=== Brano estratto ===
------------------------------------------------------------
Il Sole Domenica 28.5.17
I Vizi di Giotto spiegati in poesia
Importante
recupero nella Cappella degli Scrovegni: decifrate tutte le iscrizioni
sotto i Vizi e le Virtù ritenute perdute. Si tratta di versi che
descrivono le figure
di Salvatore Settis
Come due
fiumi inarrestabili che corrano entro una vasta pianura, testi e
immagini si alternano, si compongono, si separano e si integrano
mutuamente nella tessitura culturale dell’Europa medievale. Come è stato
spesso osservato, sia i testi che le immagini costituiscono, ciascuno
per suo conto, un corpus (e un thesaurus) separato, con proprie regole,
ricorrenze, articolazioni, variazioni; e sarebbe ingenuo pregiudizio
cercare dietro ogni immagine un testo che l’abbia direttamente ispirata,
o vedere dietro i testi (perfino quelli più scopertamente ecfrastici)
------------------------------------------------------------
=== Dati del compito ===
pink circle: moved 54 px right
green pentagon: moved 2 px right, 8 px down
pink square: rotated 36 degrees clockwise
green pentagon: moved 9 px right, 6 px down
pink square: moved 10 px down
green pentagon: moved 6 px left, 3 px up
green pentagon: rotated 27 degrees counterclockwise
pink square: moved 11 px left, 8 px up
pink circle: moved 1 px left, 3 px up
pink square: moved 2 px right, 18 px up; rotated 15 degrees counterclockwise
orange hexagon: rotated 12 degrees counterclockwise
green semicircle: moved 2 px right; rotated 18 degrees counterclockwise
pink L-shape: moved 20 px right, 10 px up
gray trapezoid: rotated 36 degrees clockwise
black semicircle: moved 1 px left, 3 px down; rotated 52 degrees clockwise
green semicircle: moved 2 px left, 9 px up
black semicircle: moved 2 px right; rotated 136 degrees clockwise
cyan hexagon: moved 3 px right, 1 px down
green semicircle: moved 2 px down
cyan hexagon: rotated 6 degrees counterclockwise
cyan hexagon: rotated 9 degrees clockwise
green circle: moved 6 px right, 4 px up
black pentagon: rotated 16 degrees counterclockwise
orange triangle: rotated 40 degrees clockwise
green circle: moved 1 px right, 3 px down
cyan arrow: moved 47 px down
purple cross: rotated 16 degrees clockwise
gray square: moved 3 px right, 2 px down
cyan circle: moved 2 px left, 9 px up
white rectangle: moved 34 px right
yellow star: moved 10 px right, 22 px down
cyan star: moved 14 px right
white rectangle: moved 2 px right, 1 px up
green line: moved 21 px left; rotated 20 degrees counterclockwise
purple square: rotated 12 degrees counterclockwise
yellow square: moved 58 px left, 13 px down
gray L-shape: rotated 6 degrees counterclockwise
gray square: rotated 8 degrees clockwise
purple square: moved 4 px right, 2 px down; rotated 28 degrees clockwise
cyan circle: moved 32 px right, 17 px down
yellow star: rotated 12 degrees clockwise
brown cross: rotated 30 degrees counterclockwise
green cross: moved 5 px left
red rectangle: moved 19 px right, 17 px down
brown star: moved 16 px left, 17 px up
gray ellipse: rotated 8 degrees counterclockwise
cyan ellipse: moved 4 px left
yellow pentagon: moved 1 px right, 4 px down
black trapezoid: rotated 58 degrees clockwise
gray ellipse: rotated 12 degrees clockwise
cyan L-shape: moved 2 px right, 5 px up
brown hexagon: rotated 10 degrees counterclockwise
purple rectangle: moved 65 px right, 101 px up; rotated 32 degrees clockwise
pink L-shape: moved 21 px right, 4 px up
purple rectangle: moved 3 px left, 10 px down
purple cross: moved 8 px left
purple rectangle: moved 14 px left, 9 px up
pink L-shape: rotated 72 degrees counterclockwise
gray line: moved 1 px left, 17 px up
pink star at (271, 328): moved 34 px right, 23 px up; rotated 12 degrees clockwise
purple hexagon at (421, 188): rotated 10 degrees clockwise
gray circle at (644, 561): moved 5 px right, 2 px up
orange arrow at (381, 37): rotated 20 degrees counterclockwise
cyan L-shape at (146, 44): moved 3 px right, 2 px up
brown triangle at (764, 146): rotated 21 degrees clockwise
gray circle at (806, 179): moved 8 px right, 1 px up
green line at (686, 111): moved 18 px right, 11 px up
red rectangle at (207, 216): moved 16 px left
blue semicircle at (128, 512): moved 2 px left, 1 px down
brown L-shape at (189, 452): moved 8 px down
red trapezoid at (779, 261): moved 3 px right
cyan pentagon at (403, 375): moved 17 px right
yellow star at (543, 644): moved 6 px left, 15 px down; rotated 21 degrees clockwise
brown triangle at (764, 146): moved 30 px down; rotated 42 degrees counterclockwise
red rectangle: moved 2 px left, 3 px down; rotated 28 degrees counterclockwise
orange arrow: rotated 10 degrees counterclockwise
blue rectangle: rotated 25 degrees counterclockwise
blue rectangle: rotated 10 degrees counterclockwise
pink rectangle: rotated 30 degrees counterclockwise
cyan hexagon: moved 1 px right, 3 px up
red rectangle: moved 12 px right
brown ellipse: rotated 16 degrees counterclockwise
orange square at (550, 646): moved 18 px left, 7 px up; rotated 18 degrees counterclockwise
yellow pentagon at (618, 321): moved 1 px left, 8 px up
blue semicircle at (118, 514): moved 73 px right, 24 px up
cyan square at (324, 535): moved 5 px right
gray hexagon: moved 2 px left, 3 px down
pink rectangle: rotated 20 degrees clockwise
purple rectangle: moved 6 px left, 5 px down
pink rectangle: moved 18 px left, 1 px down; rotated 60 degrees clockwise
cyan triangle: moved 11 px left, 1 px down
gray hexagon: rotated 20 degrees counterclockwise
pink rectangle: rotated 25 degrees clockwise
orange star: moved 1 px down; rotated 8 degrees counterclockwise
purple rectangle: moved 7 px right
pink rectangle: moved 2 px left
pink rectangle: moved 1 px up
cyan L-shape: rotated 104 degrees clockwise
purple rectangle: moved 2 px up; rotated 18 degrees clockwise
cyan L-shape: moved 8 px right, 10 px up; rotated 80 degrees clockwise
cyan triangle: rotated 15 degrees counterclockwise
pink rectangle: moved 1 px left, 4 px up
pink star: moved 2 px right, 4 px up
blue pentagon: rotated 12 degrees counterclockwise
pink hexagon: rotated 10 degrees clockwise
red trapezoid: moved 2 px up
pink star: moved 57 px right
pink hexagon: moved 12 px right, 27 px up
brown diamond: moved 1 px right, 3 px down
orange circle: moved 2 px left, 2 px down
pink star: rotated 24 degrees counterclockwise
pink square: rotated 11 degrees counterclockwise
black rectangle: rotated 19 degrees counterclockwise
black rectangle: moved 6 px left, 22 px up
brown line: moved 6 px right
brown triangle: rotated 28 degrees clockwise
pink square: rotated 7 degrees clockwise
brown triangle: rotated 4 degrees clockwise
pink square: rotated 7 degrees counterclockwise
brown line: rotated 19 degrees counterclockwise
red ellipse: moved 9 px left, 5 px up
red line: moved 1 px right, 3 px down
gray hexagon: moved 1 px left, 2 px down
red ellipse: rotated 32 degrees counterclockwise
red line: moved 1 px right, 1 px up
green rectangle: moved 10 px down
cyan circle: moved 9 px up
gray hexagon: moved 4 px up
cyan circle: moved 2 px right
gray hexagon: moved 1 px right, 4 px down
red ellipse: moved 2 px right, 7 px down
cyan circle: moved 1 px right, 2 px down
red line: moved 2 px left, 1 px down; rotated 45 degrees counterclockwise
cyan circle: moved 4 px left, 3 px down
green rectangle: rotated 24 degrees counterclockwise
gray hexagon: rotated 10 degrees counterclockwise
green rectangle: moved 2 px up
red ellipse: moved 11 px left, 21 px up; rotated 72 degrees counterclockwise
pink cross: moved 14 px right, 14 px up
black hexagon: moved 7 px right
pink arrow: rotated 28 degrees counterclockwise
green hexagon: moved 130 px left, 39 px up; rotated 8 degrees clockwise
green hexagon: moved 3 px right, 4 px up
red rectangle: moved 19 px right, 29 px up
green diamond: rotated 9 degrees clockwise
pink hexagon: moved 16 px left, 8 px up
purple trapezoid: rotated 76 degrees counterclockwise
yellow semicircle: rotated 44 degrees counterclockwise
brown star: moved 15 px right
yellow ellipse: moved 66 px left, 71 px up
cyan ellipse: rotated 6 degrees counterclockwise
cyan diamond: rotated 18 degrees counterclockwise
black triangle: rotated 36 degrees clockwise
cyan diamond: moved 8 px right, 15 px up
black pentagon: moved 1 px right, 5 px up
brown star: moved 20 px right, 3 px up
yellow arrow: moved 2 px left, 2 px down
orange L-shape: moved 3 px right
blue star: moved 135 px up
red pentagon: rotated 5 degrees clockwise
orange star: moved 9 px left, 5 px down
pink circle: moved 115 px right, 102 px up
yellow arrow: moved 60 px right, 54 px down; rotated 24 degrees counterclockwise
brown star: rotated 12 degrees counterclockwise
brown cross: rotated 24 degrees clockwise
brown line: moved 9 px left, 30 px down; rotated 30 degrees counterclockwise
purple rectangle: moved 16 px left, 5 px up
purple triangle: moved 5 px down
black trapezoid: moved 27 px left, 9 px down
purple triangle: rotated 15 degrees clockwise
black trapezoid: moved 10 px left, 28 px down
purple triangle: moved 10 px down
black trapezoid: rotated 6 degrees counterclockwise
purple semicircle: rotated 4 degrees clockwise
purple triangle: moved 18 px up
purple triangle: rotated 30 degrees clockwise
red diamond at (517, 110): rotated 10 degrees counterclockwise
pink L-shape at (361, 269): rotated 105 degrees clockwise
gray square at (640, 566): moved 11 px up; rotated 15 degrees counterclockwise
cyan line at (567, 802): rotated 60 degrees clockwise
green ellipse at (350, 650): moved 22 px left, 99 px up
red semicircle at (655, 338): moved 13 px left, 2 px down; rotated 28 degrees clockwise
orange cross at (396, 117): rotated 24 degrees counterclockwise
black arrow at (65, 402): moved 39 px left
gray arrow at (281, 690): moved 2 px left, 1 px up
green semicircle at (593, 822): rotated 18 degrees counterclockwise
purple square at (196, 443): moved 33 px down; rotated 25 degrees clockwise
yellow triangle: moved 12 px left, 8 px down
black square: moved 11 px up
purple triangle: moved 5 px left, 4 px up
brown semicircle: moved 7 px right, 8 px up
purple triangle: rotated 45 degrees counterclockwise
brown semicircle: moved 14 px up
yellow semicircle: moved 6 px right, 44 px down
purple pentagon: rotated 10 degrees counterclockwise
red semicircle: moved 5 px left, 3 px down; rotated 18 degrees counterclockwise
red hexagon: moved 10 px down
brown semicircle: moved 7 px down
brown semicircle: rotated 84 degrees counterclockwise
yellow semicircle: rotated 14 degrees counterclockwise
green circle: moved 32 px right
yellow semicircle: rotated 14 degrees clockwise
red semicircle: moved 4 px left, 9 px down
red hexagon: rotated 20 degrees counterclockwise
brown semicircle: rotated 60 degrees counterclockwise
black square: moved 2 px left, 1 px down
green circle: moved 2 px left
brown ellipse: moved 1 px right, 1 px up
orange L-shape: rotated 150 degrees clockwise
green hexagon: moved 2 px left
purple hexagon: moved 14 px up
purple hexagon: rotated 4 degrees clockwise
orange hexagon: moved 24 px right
------------------------------------------------------------
=== Problemi e compiti ===
[a] Riscrivi le righe dell'elenco dalla prima fino alla riga con "green semicircle: moved 2 px left, 9 px up" compresa, sostituendo "pink" con "magenta" e lasciando invariato tutto il resto.
[b] Prosegui il testo sui Vizi di Giotto dal punto in cui si interrompe.

=== Risposte scritte ===
[a]
magenta circle: moved 54 px right
green pentagon: moved 2 px right, 8 px down
magenta square: rotated 36 degrees clockwise
green pentagon: moved 9 px right, 6 px down
magenta square: moved 10 px down
green pentagon: moved 6 px left, 3 px up
green pentagon: rotated 27 degrees counterclockwise
magenta square: moved 11 px left, 8 px up
magenta circle: moved 1 px left, 3 px up
magenta square: moved 2 px right, 18 px up; rotated 15 degrees counterclockwise
orange hexagon: rotated 12 degrees counterclockwise
green semicircle: moved 2 px right; rotated 18 degrees counterclockwise
magenta L-shape: moved 20 px right, 10 px up
gray trapezoid: rotated 36 degrees clockwise
black semicircle: moved 1 px left, 3 px down; rotated 52 degrees clockwise
green semicircle: moved 2 px left, 9 px up

[b]
una specifica immagine-fonte, e una sola. Certo, esempi di questo mutuo
rapporto 1:1 esistono, ma vanno rilevati e documentati quando sia il
caso; mentre più frequente è il carattere per così dire self-contained
del corpus testuale da un lato, di quello iconografico dall’altro,
essendo chiaro che testi e immagini vengono ogni volta composti secondo
principi di selezione entro un repertorio (o lessico) corrente, di
accrescimento di quel ventaglio espressivo, e di affinamento stilistico
finalizzato alla sua miglior rappresentazione entro un determinato
contesto comunicativo, ogni volta differenziato secondo coordinate
proprie (tempo e luogo, committente e pubblico, e così via).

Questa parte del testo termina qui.